I defend the resiliency hypothesis on two main grounds in the paper. The first holds that there will be a consistent preference for human-to-human sex over human-to-robot sex. Given a choice, most humans will prefer to have sex with another human than with a robot. The second ground is that technological unemployment in other industries may actually increase the number of people working in the sex industry, thereby allowing them to out-compete the robots.
I don't fully endorse the resiliency hypothesis in my paper, but I think it is plausible, possibly more plausible than the claim that sex robots will displace human prostitutes.
Humanity’s ontological preferences for human-to-human sex is related to a phenomenon known as the uncanny valley effect, which you say will keep humans preferring humans no matter how lifelike sexbots get, correct?
The uncanny valley effect was originally proposed by the Japanese roboticist Masahiro Mori. His suggestion was that as robots became more human-like, a point would be reached where actual humans found them to be pretty creepy. This is because they would be too close to an actual human for comfort (too uncannily human-like). A classic example of the uncanny valley effect is said to be the reaction of viewers to the film The Polar Express. People found the CGI characters in that film to be too realistic for comfort. There has been a reasonable amount of research into this effect in recent years, with some of it even suggesting that other animals experience it too.

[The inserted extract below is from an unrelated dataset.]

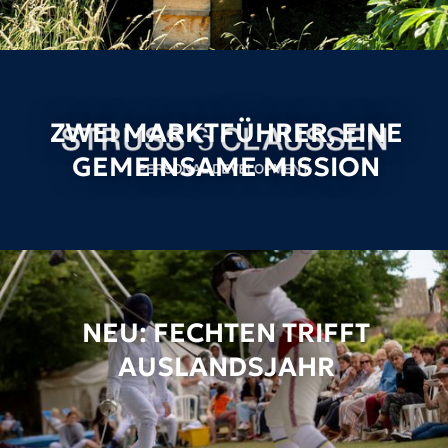
ZWEI MARKTFÜHRER, EINE
GEMEINSAME MISSION
NEU: FECHTEN TRIFFT
AUSLANDSJAHR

In terms of my paper, the relevance of this is obvious enough. I claim that the uncanny valley effect could put people off robot sex partners. This supports the human preference thesis and the resiliency hypothesis as a whole. Of course, as originally presented by Mori, the uncanny valley effect was just a "valley." He believed that once robots became pretty much perfect facsimiles of real human beings, people would no longer be creeped out. I review some recent studies suggesting that this may not be entirely true, and that the off-putting effect could be more difficult to overcome.

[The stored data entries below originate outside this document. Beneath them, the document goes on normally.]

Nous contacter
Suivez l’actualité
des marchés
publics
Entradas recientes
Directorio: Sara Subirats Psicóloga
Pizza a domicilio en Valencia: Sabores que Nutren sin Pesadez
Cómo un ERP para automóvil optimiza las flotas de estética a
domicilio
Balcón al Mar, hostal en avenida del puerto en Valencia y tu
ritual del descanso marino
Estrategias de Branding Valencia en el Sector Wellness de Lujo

What’s even more interesting about humans of the future having a choice between human prostitutes and sexbots is the fact that you believe that with the rise of robots taking over our other jobs it will actually spur a new influx of humans into prostitution. Can you explain how you came to this conclusion?

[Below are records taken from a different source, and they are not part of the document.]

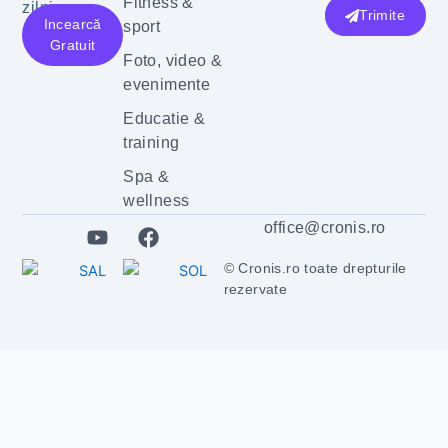
Fitness &
zilnic.
Trimite
Incearcă
sport
Gratuit
Foto, video &
evenimente
Educatie &
training
Spa &
wellness
Y
F
office@cronis.ro
o
a
u
c
© Cronis.ro toate drepturile
t
e
rezervate
u
b
b
o
e
o
k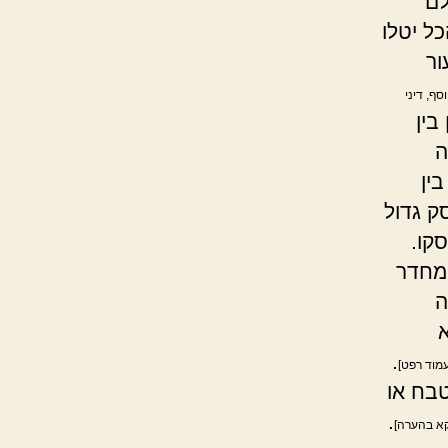
לם
ל יטלו
ור
וסף, דיני
בין
ה
ין
ק גדול
קו.
 מחדר
ה
א
.
עמוד רפט]
בח או
.
 קא בהערה]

This is my argument for the increased supply thesis. It's pretty simple really. If we accept that technological unemployment will increase across a range of industries—as many economists are now predicting—then all the people who are unemployed will be looking for other sources of income. Provided that there is no dramatic change to social welfare, this means they will have to look for other work. But where will they go if most jobs have been taken over by robots? Well, they'll go to those industries where there is a preference for human labour over robotic labour, where there are low barriers to entry (i.e. no significant qualification or retraining required), and which are comparatively well-paid. I argue that prostitution could satisfy all three of those conditions, thereby increasing the supply of human prostitutes.